I have thousands of units out in the field, each reporting multiple fields of data every hour (same fields per unit, just updated data every hour for health monitoring). For each unit reporting, I need to find days where a certain field was the same at the beginning of the day and at the end. Then I need to do this for every day over the past few weeks and sum the number of times each unit had this occurrence happen. I can't even get the search to work for one day, much less summarize them.
I instantly return results for every unit, when I know that in my entire fleet of units I should only see a few.
The fields of interest:
serial number (SN)
number of connections (conn)
index=myindex class=polling | bin _time span=1d | eventstats min(conn) as minCONN max(conn) as maxCONN by _time SN | eval deltaCONN=maxCONN-minCONN |where deltaCONN=0|table _time mi deltaCONN
Can anyone help me with this?
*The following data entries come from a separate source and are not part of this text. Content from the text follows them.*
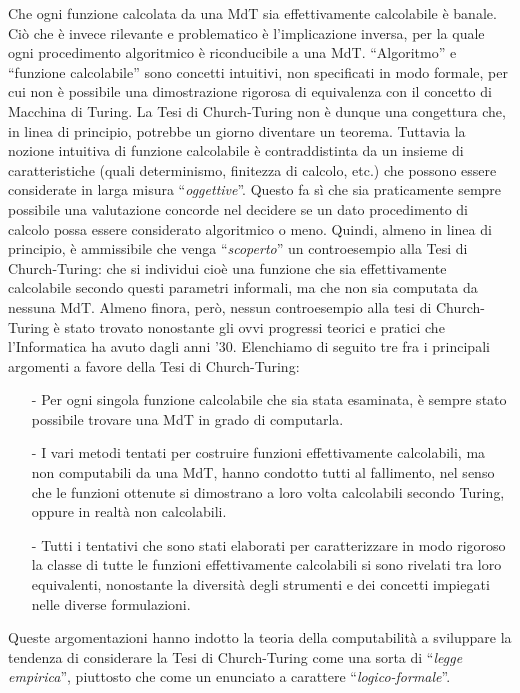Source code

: \documentclass[12pt,a4paper]{report}
\theoremstyle{definition}
\begin{document}
Che ogni funzione calcolata da una MdT sia effettivamente calcolabile è banale. Ciò che è invece rilevante e problematico è l'implicazione inversa, per la quale ogni procedimento algoritmico è riconducibile a una MdT. ``Algoritmo'' e ``funzione calcolabile'' sono concetti intuitivi, non specificati in modo formale, per cui non è possibile una dimostrazione rigorosa di equivalenza con il concetto di Macchina di Turing. La Tesi di Church-Turing non è dunque una congettura che, in linea di principio, potrebbe un giorno diventare un teorema. Tuttavia la nozione intuitiva di funzione calcolabile è contraddistinta da un insieme di caratteristiche (quali determinismo, finitezza di calcolo, etc.) che possono essere considerate in larga misura ``\emph{oggettive}''. Questo fa sì che sia praticamente sempre possibile una valutazione concorde nel decidere se un dato procedimento di calcolo possa essere considerato algoritmico o meno. Quindi, almeno in linea di principio, è ammissibile che venga ``\emph{scoperto}'' un controesempio alla Tesi di Church-Turing: che si individui cioè una funzione che sia effettivamente calcolabile secondo questi parametri informali, ma che non sia computata da nessuna MdT. Almeno finora, però, nessun controesempio alla tesi di Church-Turing è stato trovato nonostante gli ovvi progressi teorici e pratici che l'Informatica ha avuto dagli anni '30. Elenchiamo di seguito tre fra i principali argomenti a favore della Tesi di Church-Turing:
\begin{itemize}
\item[-] Per ogni singola funzione calcolabile che sia stata esaminata, è sempre stato possibile trovare una MdT in grado di computarla.
\item[-] I vari metodi tentati per costruire funzioni effettivamente calcolabili, ma non computabili da una MdT, hanno condotto tutti al fallimento, nel senso che le funzioni ottenute si dimostrano a loro volta calcolabili secondo Turing, oppure in realtà non calcolabili.
\item[-] Tutti i tentativi che sono stati elaborati per caratterizzare in modo rigoroso la classe di tutte le funzioni effettivamente calcolabili si sono rivelati tra loro equivalenti, nonostante la diversità degli strumenti e dei concetti impiegati nelle diverse formulazioni.
\end{itemize}
Queste argomentazioni hanno indotto la teoria della computabilità a sviluppare la tendenza di considerare la Tesi di Church-Turing come una sorta di ``\emph{legge empirica}'', piuttosto che come un enunciato a carattere ``\emph{logico-formale}''.\\
\end{document}
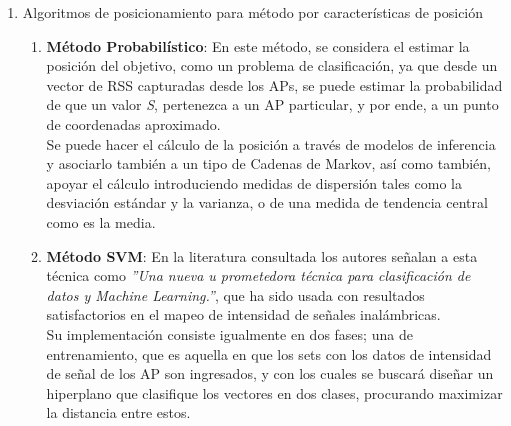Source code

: \begin{itemize}
{\begin{enumerate}
        \item{Algoritmos de posicionamiento para método por características de posición}\\
        
            \begin{enumerate}
                \item {\textbf{Método Probabilístico}: En este método, se considera el estimar la posición del objetivo, como un problema de clasificación, ya que desde un vector de RSS capturadas desde los APs, se puede estimar la probabilidad de que un valor \textit{S}, pertenezca a un AP particular, y por ende, a un punto de coordenadas aproximado. \\
                
                Se puede hacer el cálculo de la posición a través de modelos de inferencia y asociarlo también a un tipo de Cadenas de Markov, así como también, apoyar el cálculo introduciendo medidas de dispersión tales como la desviación estándar y la varianza, o de una medida de tendencia central como es la media.\\
                }
                
                \clearpage 
                
                \item{\textbf{Método \ac{SVM}}: \label{SVM} En la literatura consultada \cite{7} los autores señalan a esta técnica como \textit{''Una nueva u prometedora técnica para clasificación de datos y Machine Learning.''}, que ha sido usada con resultados satisfactorios en el mapeo de intensidad de señales inalámbricas.\\
                
                Su implementación consiste igualmente en dos fases; una de entrenamiento, que es aquella en que los sets con los datos de  intensidad de señal de los AP son ingresados, y con los cuales se buscará diseñar un hiperplano que clasifique los vectores en dos clases, procurando maximizar la distancia entre estos.\\
                
}
\end{enumerate}
\end{enumerate}}
\end{itemize}

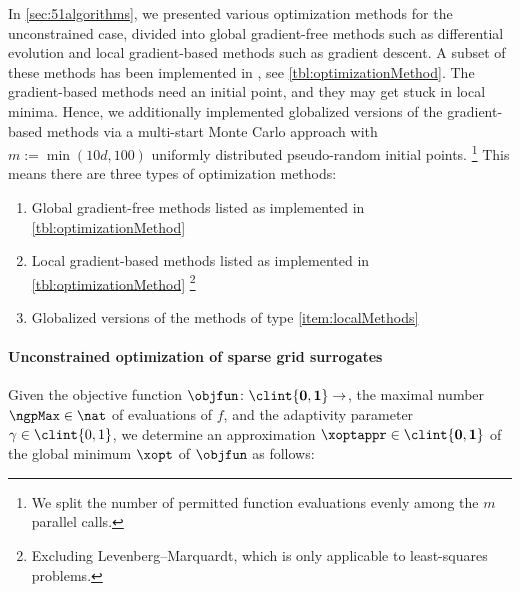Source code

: In \cref{sec:51algorithms}, we presented various optimization methods
for the unconstrained case,
divided into global gradient-free methods such as differential evolution and
local gradient-based methods such as gradient descent.
A subset of these methods has been implemented in \sgpp{}
\cite{Pflueger10Spatially}, see \cref{tbl:optimizationMethod}.
The gradient-based methods need an initial point, and
they may get stuck in local minima.
Hence, we additionally implemented globalized versions
of the gradient-based methods
via a multi-start Monte Carlo approach with $m := \min(10d, 100)$
uniformly distributed pseudo-random initial points.%
\footnote{%
  We split the number of permitted function evaluations evenly
  among the $m$ parallel calls.%
}
This means there are three types of optimization methods:

\begin{enumerate}[label={(T\arabic*)},leftmargin=*]
  \item
  \label{item:globalMethods}
  Global gradient-free methods listed as implemented in
  \cref{tbl:optimizationMethod}
  
  \item
  \label{item:localMethods}
  Local gradient-based methods listed as implemented in
  \cref{tbl:optimizationMethod}%
  \footnote{%
     Excluding Levenberg--Marquardt, which is only applicable
     to least-squares problems.%
  }
  
  \item
  \label{item:globalizedMethods}
  Globalized versions of the methods of type \ref{item:localMethods}
\end{enumerate}

\paragraph{Unconstrained optimization of sparse grid surrogates}

Given the objective function $\objfun\colon \clint{\*0, \*1} \to \real$,
the maximal number $\ngpMax \in \nat$ of evaluations of $f$, and
the adaptivity parameter $\gamma \in \clint{0, 1}$,
we determine an approximation $\xoptappr \in \clint{\*0, \*1}$
of the global minimum $\xopt$ of $\objfun$ as follows:

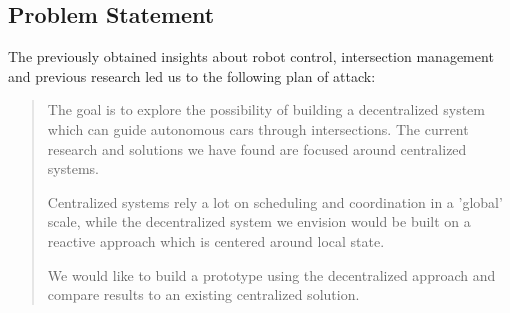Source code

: 
\subsection{Problem Statement}
The previously obtained insights about robot control, intersection management and previous research led us to the following plan of attack:

\begin{quotation}
The goal is to explore the possibility of building a decentralized system which can guide autonomous cars through intersections. 
The current research and solutions we have found are focused around centralized systems. 

Centralized systems rely a lot on scheduling and coordination in a 'global' scale, 
while the decentralized system we envision would be built on a reactive approach which is centered around local state. 

We would like to build a prototype using the decentralized approach and compare results to an existing centralized solution.
\end{quotation}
I am very stuck I think the hardest part for me is getting the time divisions right. Ideally I would only want to look at the field data from 9AM - 5PM each day - then I want to do this every day for every unit.
Try this:
index=myindex class=polling | date_hourmin=strptime(_time, "%H%M") | search date_hourmin>=900 AND date_hourmin<1700 | bin _time span=1d | stats min(conn) AS minCONN max(conn) AS maxCONN BY _time SN | eval deltaCONN=maxCONN-minCONN |where deltaCONN=0|table _time deltaCONN SN
And then add on:
| stats count AS daysNoChange BY SN
The "date_hourmin" section errored for me as an invalid command, so I removed the pipe before and made it part of the search. This returns no results for me which is hard to believe. It seems I either get no results or all results haha. I appreciate your help. Perhaps I need to figure out my time division problem.
our data is in epoch/UTC time, and I am in CST. One of my concerns is that when binning data by day, I am grabbing part of 2 different days, rather than a perfect midnight to midnight or 3AM-3AM. This would 100% ruin my chance of finding the few units I am actually after, as the symptom I am seeking is connections 1 day, no connections the next, then connections again on day 3. If I catch part of day 1 and 2, I will see a delta in connections, and even though none of them were in day 2, it would look like there were.
Can you provide some of that awesome data you speak of?
🙂
Trust me I would love to, but I can't share 😞
its so easy to anonymize data...
I just wrote a script to generate random arcsight events and it took about 15 minutes...
You dont even need a script... just put random values in that make sense.